We also assessed how sensitive each assembler was to the relative abundance of the organisms present in its ability to successfully reconstruct the expected ORFs. This analysis was done by comparing the relative abundance of each species relative to the absolute number of missing ORFs from that species for each assembler (Fig. 5, top). MetaSPAdes is the most linear with its drop in performance with low abundant species, whereas MEGAHIT and IDBA-UD both have a large, quick drop at mid abundance. MetaVelvet has a bimodal distribution, with a large number of missing ORFs at low abundance, and then almost no missing ORFs at high abundance. These results further metaSPAdes as a strong choice for ORF prediction in diverse communities where important functions might only be found at low abundances, while also suggesting that metaVelvet might be appropriate for ORF prediction in the case where one favors accurate information for the most prevalent functions in the community.

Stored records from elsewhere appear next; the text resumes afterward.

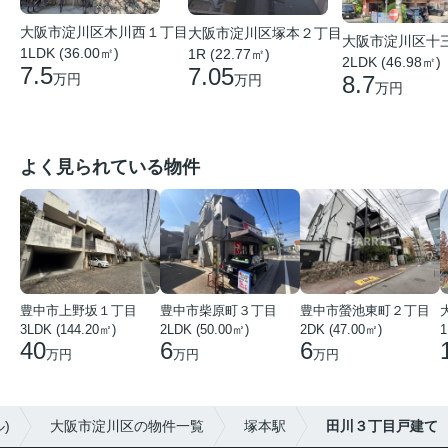
大阪市淀川区木川西１丁目
大阪市淀川区塚本２丁目
大阪市淀川区十
1LDK (36.00㎡)
1R (22.77㎡)
2LDK (46.98㎡)
7.5
7.05
8.7
万円
万円
万円
よく見られている物件
豊中市上野坂１丁目
豊中市柴原町３丁目
豊中市螢池東町２丁目
3LDK (144.20㎡)
2LDK (50.00㎡)
2DK (47.00㎡)
40
6
6
万円
万円
万円
)
大阪市淀川区の物件一覧
塚本駅
田川３丁目戸建て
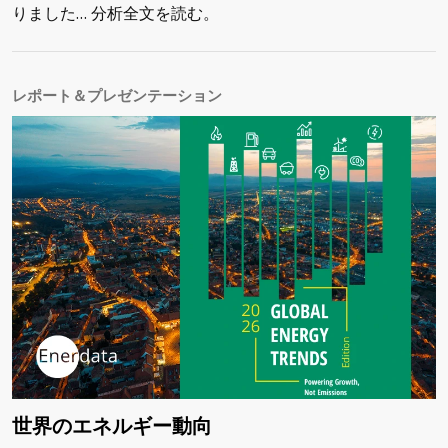
りました… 分析全文を読む。
レポート＆プレゼンテーション
世界のエネルギー動向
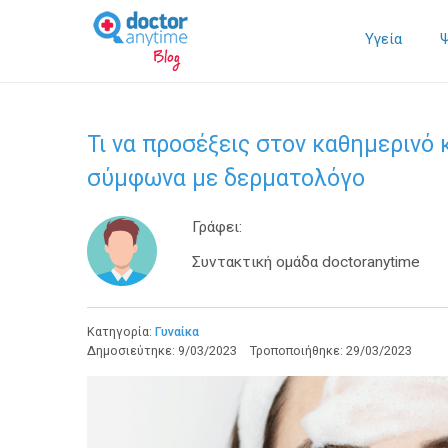
Υγεία
Τι να προσέξεις στον καθημεριν
σύμφωνα με δερματολόγο
Γράφει:
Συντακτική ομάδα doctoranytime
Κατηγορία:
Γυναίκα
Δημοσιεύτηκε:
9/03/2023
Τροποποιήθηκε:
29/03/2023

Finally, some efforts have examined functional capabilities of a community as a whole. It is extremely difficulty and infeasible, however, to accurately measure a community’s protein abundances for ORF abundance comparison. We thus used a proxy to measure how each assembler distorts the true abundances of ORFs. To do so, we used the concordance of species coverage measured by mapping reads to the joint reference genomes with the average coverage of ORFs called by the assembler for each species. All assemblers recapitulate the mock balanced community to relatively the same abundances, with identical CODs (r 2 = 0.99, Additional file 2: Figure S1, bottom). We expect this similarity due to the similarity between all previous metrics examined for the balanced community.
There is a small difference, however, between an assembler’s ability to determine the relative abundances of species within the staggered community. This difference mirrors the ability of each assembler to recreate reference ORFs. MetaSPAdes is able to most accurately reproduce the relative abundances compared to IDBA-UD, MEGAHIT or metaVelvet (Fig. 5, top). Though the difference in the COD is quite small for metaSPAdes, IDBA-UD and MEGAHIT, metaSPAdes has more normally distributed ORF coverage profiles at the lower abundances than IDBA-UD and MEGAHIT, indicating it is finds a more consistent abundance across the ORFs it reassembles. Furthermore, it misses no species, while MEGAHIT and IDBA-UD each miss one, and only call a single ORF for another (Fig. 5, bottom).